A professor at Penn State for more than 20 years, in her 50s or 60s, was the 12th juror selected. She said she knew former Penn State President Graham Spanier and current Penn State President Rodney Erickson, who previously served as executive vice president and provost, but only on a professional basis through a university committee.
The first alternate juror is a 2007 Penn State graduate in her 30s, while the second alternate is a middle-aged married woman who does not have children and said she doesn’t pay much attention to the media.
The third alternate — a Penn State alumnus in his late 50s to early 60s who said he is a big Penn State Football fan — smiled at Sandusky as he walked into the courtroom. His wife is the director if the Upward Bound program at Penn State, which helps get financially disadvantaged children into college. During a recess, Sandusky indicated that he wanted this man on the jury.
The final alternate juror has no connection to Penn State and returned to Centre County recently, now in her 60s, after leaving at age 19. She said she only gets one newspaper, adding, “I only believe about half of what I read in that one.”

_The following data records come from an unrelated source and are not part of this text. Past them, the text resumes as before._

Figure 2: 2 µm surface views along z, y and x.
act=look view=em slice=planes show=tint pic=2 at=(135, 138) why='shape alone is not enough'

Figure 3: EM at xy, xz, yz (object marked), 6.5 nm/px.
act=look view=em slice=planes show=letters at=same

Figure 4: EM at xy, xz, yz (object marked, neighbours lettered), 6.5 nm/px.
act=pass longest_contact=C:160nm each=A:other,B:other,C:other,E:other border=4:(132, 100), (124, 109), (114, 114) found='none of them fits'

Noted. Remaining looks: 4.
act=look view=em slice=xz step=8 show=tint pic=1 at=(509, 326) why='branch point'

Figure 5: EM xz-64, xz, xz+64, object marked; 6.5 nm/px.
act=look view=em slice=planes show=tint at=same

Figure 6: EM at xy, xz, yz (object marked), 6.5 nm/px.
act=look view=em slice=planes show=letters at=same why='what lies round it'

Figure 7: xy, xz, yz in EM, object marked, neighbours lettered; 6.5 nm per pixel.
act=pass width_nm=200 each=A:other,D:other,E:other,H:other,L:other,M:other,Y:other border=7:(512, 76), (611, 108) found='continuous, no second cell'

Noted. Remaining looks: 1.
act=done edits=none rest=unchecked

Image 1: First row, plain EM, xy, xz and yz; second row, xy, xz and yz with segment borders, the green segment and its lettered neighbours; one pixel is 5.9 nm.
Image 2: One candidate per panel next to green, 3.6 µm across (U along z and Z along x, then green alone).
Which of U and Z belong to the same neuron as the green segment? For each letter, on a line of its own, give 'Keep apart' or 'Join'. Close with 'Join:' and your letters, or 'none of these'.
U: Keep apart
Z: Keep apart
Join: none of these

Earlier, Amendola asked again for a continuance in the trial — questioning whether the gag order in the case was violated when Ben Andreozzi, the attorney representing the person referred to as “Victim 4” in court documents. Andreozzi told a news outlet about prosecutors’ plans to present “love letters” he said Sandusky sent to his client. Cleland denied the request, saying that he gave jurors strict instructions to avoid news reports.